MELBOURNE, Sept. 2 (Xinhua) -- Melbourne researchers believe that a kind of small, translucent fish hold the key to defeating antibiotic-resistant "superbugs."
By infecting zebrafish with bacterial cells that glow in the dark, scientists from Melbourne's Monash University have been able to watch how the immune system fights an infection in real time for the first time.
Professor Anton Peleg, lead author of the study, said modifying the bacteria to block a key metabolic pathway revealed a weakness in the bacteria which immune cells were able to exploit.
"By blocking a metabolic pathway in the bacteria, the immune system triggered an enhanced response to the infection, which increased its defense and helped it fight off the infection more rapidly," Peleg told News Limited on Friday.
"Not only did we achieve improved bacterial clearance, we reduced the severity of the disease.
"If we could find an antibiotic that targets that pathway and inhibits it, it could be an entirely new way of fighting off superbugs, which is desperately needed because we are running out of antibiotics."

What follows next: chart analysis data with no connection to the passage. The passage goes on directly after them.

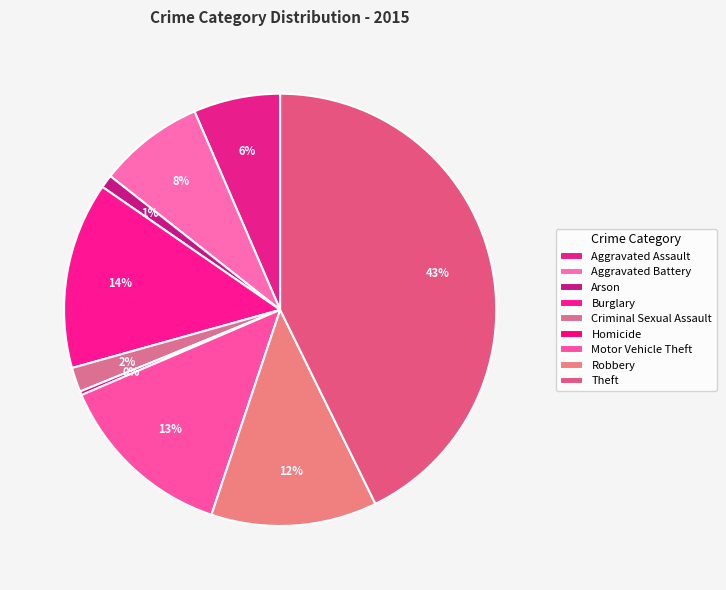

Does any single category account for the majority?

No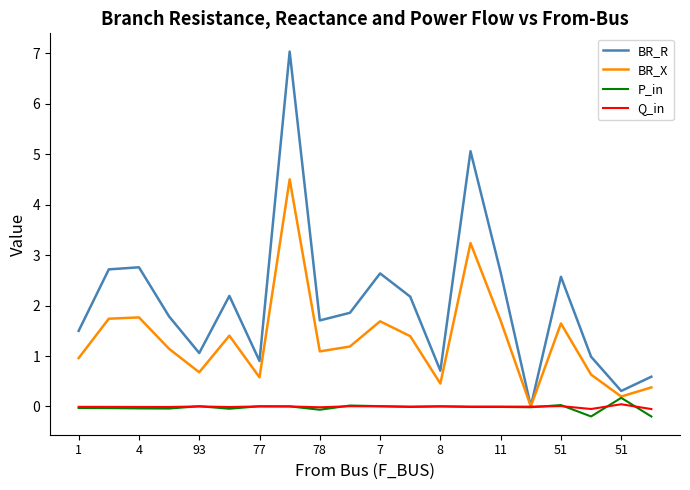

What is the difference between the maximum and second lowest values in the BR_X series?

4.3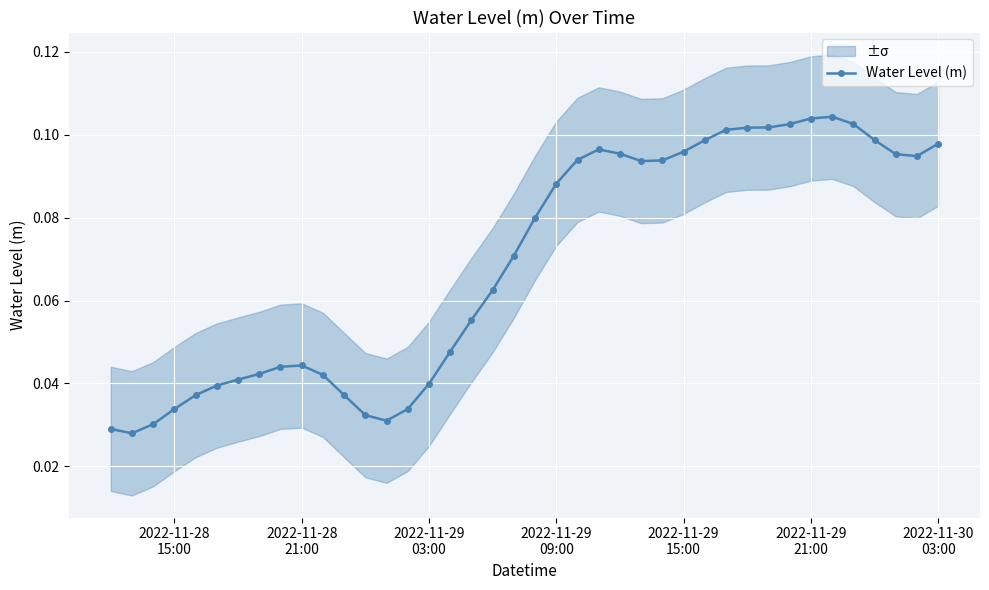

True or false: there are more than 0 points higher than both neighbors.

True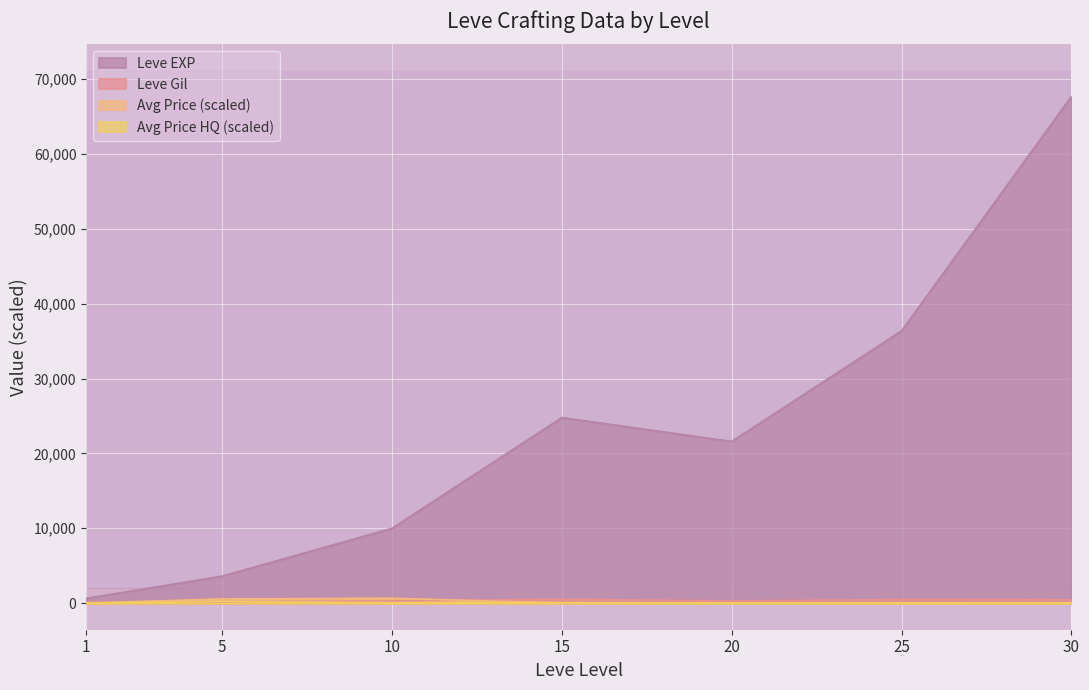

Reading left to right, transcribe all the data shown in this chart.

Leve EXP: 1=630.0	5=3600.0	10=9990.0	15=24790.0	20=21600.0	25=36390.0	30=67730.0
Leve Gil: 1=113.0	5=139.0	10=293.0	15=529.0	20=292.0	25=485.0	30=463.0
currentAveragePrice: 1=0.0	5=555.4	10=646.5	15=10.5	20=35.3	25=5.2	30=4.5
currentAveragePriceHQ: 1=0.1	5=205.5	10=50.0	15=70.0	20=6.2	25=7.2	30=30.0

Peleg said the researchers used zebrafish, which can grow to 6.4 centimeters in length, in the study because they have an immune system very similar to that of humans.

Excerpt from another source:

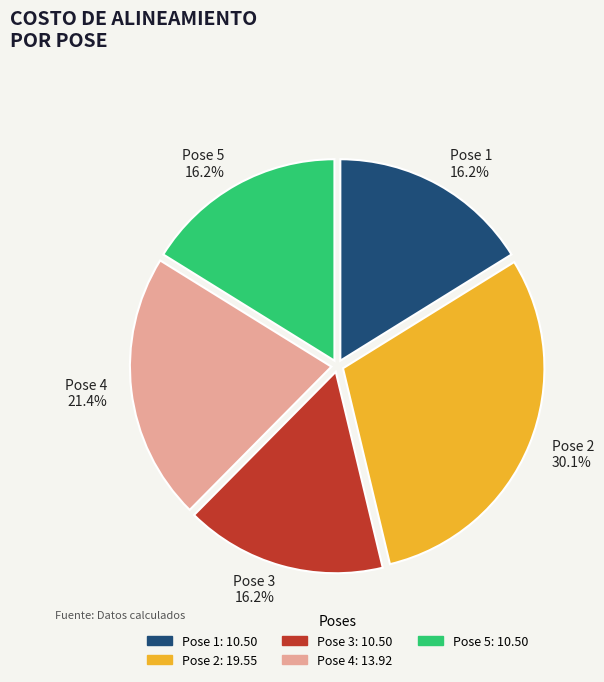

What is the ratio of the value at Pose 3 to the value at Pose 5?

1.0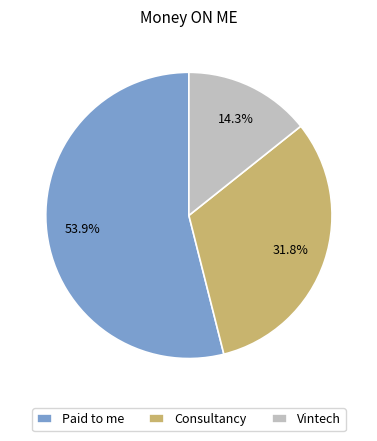

What is the largest slice in the pie chart?

Paid to me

The superbug used in the study, acinetobacter baumannii, is one of the most threatening infection strains in the world, causing life-threatening illnesses in hospital patients, predominantly.
The prominence of superbugs has risen as antibiotic use to cure illnesses increased in humans and animals, prompting health experts to label the infections as a serious public health concern.
The Monash University study was published in the journal Proceedings of the National Academy of Sciences.